§ **The records**:
++++++
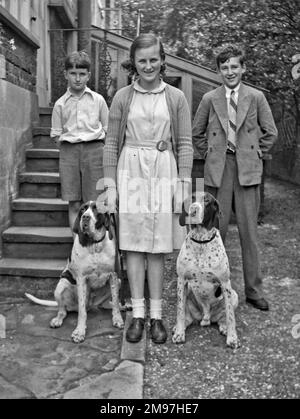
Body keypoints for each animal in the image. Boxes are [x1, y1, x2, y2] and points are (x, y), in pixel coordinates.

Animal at [25, 202, 123, 342]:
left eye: (96, 209)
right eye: (82, 209)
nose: (85, 217)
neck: (94, 245)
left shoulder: (114, 275)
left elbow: (115, 301)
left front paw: (117, 318)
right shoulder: (81, 279)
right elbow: (82, 312)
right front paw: (79, 331)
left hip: (118, 282)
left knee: (105, 304)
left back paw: (121, 306)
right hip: (60, 287)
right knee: (64, 310)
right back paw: (57, 320)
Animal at [172, 192, 240, 350]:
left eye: (207, 200)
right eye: (191, 198)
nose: (193, 210)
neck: (201, 241)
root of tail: (206, 317)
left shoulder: (225, 284)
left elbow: (230, 316)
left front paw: (232, 338)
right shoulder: (181, 281)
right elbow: (179, 311)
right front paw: (179, 333)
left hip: (234, 295)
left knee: (224, 317)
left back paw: (224, 327)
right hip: (188, 293)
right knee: (186, 316)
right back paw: (180, 326)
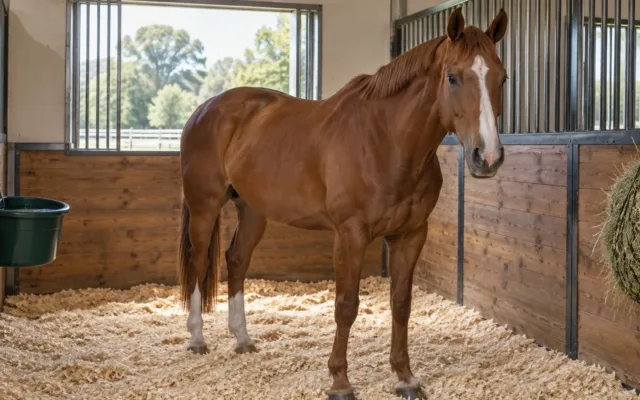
++++++
§ **Instructions for the task**: Only the lines from the one containing "nose: (193, 210)" through the last line of the entries above, both included, belong in the answer, written out exactly; pictures do not.

§ **Exercise solution**:
nose: (193, 210)
neck: (201, 241)
root of tail: (206, 317)
left shoulder: (225, 284)
left elbow: (230, 316)
left front paw: (232, 338)
right shoulder: (181, 281)
right elbow: (179, 311)
right front paw: (179, 333)
left hip: (234, 295)
left knee: (224, 317)
left back paw: (224, 327)
right hip: (188, 293)
right knee: (186, 316)
right back paw: (180, 326)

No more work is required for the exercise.